Police car footage of Dae'Anne, 4, and Diamond Reynolds in the police car after the fatal shooting of Philando Castile. Photo / via video
Heartbreaking new footage from the back of a police car has been released showing the four-year-old daughter of Philando Castile's fiancee, begging her mother to keep calm moments after he was shot dead by cops.
Diamond Reynolds, who was handcuffed, and her young daughter Dae'Anne had been put in the back of the squad car immediately after officer Jeronimo Yanez opened fire on Castile as he sat in the passenger seat of his car in St. Anthony, Minnesota, last July, the Daily Mail reported.
Footage from the back of the cop car, obtained by an FOIA request, showed Reynolds screaming in anguish and anger before her terrified daughter begged her to stop.
"Mom, please don't scream 'cause I don't want you to get shooted!' she sobbed, giving her cuffed mother a tight hug.
Reynolds tries to reassure Dae'Anne, who is in tears, that everything is ok, but appears to be in shock.
"I can't believe they just did that," she whispered to herself in the video. "Please let him be ok."
"I can keep you safe," the little girl tells her mother.
The mother-of-one, who had repeatedly asked police if they could remove her handcuffs so she could call family and friends to ask for them to pick her and her daughter up, said: "Damn, is there no one to take these b*****s off?"
To which her panicked daughter pleaded with her to stop.
"No, please no! I don't want you to get shooted! Don't take them off until they take them off you," the four-year-old told her.

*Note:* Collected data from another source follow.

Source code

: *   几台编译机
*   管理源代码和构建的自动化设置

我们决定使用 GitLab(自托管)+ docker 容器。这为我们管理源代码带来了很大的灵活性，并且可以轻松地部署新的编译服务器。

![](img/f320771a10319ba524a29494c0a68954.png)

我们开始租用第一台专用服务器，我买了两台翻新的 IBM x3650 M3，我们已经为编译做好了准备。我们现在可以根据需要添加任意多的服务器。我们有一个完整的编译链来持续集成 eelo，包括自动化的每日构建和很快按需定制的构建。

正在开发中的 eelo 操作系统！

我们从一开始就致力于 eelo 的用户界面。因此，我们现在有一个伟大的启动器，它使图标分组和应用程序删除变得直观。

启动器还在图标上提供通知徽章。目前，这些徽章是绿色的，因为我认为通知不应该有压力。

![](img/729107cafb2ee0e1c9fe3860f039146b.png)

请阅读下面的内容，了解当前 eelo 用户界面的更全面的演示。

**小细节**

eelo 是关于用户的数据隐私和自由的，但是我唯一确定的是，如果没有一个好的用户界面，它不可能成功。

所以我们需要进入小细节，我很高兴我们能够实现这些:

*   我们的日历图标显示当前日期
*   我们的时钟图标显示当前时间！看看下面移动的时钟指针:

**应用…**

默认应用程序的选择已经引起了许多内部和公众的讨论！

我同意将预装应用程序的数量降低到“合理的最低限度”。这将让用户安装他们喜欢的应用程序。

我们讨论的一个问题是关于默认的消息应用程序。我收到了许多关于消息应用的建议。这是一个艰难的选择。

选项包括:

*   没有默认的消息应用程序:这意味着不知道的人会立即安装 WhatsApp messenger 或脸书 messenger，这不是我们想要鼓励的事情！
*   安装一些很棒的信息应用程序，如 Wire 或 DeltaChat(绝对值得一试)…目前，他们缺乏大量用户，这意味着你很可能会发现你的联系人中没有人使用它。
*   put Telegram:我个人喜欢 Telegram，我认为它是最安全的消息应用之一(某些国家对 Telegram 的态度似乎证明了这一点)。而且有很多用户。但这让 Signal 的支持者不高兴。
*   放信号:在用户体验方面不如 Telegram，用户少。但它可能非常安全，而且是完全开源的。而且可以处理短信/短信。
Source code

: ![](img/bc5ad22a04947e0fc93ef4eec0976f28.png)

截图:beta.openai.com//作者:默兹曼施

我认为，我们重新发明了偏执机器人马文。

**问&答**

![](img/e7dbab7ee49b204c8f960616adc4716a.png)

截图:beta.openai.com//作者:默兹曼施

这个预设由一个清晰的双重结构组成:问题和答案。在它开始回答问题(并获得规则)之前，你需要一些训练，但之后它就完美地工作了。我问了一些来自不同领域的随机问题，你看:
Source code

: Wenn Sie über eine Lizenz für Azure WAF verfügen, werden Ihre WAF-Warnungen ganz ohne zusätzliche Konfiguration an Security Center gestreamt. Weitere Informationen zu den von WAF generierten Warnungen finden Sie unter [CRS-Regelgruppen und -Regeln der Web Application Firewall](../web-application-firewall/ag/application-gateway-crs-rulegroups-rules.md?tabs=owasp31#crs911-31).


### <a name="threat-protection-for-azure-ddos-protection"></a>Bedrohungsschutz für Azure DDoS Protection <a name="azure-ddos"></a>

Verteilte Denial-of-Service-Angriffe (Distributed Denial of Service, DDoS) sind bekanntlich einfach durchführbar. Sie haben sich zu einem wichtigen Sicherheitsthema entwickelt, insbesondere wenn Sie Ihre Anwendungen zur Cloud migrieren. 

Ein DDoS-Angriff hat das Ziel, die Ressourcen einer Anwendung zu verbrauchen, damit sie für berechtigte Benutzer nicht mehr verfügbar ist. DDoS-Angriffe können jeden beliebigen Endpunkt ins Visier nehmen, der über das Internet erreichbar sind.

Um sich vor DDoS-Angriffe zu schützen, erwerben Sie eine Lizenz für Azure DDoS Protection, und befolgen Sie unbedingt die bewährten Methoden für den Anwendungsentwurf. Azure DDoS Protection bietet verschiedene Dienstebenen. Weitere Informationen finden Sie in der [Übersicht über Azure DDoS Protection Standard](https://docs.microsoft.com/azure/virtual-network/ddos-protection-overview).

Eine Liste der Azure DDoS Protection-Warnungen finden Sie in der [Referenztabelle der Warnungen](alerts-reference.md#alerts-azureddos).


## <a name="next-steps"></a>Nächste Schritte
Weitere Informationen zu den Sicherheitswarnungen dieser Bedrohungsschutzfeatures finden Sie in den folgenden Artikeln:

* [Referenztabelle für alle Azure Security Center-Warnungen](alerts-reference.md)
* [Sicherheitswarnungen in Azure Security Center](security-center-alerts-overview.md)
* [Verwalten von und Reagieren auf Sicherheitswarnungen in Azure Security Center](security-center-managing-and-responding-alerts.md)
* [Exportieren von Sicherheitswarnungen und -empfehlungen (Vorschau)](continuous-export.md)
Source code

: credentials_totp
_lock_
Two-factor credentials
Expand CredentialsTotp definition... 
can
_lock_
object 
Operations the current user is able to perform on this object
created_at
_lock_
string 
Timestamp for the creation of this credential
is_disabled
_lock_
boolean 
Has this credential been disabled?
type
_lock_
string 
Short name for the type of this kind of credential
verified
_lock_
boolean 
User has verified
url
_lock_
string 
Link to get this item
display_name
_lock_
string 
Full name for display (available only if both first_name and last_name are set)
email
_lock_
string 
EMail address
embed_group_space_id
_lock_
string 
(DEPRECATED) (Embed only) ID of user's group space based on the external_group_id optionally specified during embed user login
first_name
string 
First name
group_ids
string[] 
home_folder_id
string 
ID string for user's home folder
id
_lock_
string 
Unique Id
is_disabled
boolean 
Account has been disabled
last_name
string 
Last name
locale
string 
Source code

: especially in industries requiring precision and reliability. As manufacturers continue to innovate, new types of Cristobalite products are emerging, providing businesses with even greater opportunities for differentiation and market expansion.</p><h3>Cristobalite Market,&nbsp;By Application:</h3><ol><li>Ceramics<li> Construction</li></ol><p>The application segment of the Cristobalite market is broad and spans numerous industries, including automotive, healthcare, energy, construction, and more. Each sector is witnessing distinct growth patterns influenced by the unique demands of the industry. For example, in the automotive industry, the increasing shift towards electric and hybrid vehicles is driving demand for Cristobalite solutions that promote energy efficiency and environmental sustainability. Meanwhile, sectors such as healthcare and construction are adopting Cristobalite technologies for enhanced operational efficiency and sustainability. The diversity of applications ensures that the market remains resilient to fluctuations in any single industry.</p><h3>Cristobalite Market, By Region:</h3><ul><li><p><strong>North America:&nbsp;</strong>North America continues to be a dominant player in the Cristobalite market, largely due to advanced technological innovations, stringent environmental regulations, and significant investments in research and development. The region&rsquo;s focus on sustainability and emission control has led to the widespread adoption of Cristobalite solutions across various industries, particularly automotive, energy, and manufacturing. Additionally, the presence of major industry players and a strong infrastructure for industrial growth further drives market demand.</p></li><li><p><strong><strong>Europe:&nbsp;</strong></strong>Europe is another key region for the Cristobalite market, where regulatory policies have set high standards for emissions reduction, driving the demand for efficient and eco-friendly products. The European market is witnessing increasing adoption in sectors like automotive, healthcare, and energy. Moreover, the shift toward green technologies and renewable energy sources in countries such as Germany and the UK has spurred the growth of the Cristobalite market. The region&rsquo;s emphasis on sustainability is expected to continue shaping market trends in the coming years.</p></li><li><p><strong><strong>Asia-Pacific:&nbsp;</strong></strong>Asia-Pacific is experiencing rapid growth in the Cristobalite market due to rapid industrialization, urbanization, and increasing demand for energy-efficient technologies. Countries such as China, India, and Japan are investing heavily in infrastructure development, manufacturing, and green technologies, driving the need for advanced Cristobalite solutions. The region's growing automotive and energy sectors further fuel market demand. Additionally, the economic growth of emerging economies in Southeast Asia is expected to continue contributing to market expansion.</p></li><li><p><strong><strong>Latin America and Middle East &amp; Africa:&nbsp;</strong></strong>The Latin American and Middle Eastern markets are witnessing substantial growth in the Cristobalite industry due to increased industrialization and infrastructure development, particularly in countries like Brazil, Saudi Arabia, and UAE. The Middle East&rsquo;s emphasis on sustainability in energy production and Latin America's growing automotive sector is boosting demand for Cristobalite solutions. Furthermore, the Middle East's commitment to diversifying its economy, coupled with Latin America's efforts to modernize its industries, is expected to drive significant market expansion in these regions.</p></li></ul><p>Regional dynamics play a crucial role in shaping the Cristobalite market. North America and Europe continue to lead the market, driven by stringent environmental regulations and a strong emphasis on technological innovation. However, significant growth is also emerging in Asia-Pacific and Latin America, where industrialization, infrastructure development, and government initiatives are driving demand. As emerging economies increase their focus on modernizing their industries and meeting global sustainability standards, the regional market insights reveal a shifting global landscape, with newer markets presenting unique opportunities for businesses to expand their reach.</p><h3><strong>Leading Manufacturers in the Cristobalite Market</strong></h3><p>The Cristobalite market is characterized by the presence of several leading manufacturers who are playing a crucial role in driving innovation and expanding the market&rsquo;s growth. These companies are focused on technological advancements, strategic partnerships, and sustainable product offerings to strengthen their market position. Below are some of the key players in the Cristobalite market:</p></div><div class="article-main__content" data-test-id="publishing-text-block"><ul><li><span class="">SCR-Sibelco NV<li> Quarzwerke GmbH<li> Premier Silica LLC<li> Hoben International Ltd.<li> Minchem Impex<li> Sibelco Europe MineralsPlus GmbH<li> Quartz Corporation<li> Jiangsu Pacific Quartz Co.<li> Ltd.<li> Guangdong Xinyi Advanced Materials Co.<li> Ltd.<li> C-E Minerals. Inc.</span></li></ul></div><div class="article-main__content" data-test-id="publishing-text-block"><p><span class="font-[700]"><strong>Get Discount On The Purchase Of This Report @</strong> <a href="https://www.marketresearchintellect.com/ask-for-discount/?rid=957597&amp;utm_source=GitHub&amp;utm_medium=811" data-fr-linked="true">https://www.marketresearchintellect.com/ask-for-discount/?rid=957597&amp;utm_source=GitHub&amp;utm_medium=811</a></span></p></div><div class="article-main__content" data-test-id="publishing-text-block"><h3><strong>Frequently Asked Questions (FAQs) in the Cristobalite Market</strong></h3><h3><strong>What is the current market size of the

The youngster who had just witnessed her mother's fiance get shot by police in front of her own eyes, then said to herself: "I wish this town was safer... and we wouldn't live in it.
"I don't want it to be like this anymore."
Reynolds was also heard desperately praying that her boyfriend was still alive.
"He's a good man lord, Jesus, please, please, please," she repeated.
Police did not tell her Castile was dead until she was in the interview room at the station. Dae'Anne was also becoming increasingly upset about the thought of losing her soon-to-have-been step-father.
"Now that's he's gone, he might be gone forever," the youngster said, through tears. "If he is gone forever, I'm going to miss him very much," she told her mother.
The then-4-year-old said she had also been praying for a "safe place" with "no more police and no more shootings and no more guns."
The upsetting footage has been released less than a week after Yanez was acquitted on all counts in the case.
The shooting on July 6, 2016, in the St. Paul suburb of Falcon Heights gained widespread attention after Reynolds livestreamed its gruesome aftermath on Facebook.
On Tuesday, authorities released the dash-cam footage from Yanez's patrol car which shows the seconds which preceded it. It was never shown to the jury in court, despite being frequently referenced.
It showed from start to finish how Yanez pulled the family over and told Castile and his girlfriend that their taillight was broken.
And how rapidly the situation escalated after Castile, who was licensed to carry a weapon, calmly informed him he was armed.
"Sir, I have to tell you, I do have a firearm on me," Castile said in the footage.
Before Castile has even finished talking, the officer began pulling his weapon out of the holster.
Yanez said, "OK. Don't reach for it then. Don't pull it out!" before firing into the car.
After being shot Castile wailed: "I wasn't reaching!" - a detail Yanez left out of his police interview when asked if he'd heard the victim say anything after being shot.
"No he did not respond. Um he just kept his arms up and I don't remember hearing anything coming out of his mouth if he said anything," he had claimed.
The harrowing video also showed Reynold's young daughter opening the door of the car and slowly crawling out, confused, as her father lay reeling in the front seat after being shot.
She was scooped up in confusion by Yanez's partner and taken away from the vehicle. Officers ordered Reynolds out of the car, and she got out, hands held high. Soon, she was heard wailing. Her daughter eventually joined her in the back of the cruiser.
Castile, a 32-year-old elementary school cafeteria worker, had a permit to carry the weapon.
Yanez's acquittal prompted days of protests, including one in St. Paul last Friday that attracted thousands and shut down Interstate 94 for hours. Eighteen people were arrested.
The release of the dash cam video made some people even angrier about the death. Steven Belton, the black president and CEO of the Minneapolis Urban League, said the video showed "a 21st century lynching" and was "powerfully painful". He said it's a reminder of black men "hanging from trees, black men being shot, beaten, stabbed for being black".
He said Castile was "gunned down like a rabid animal".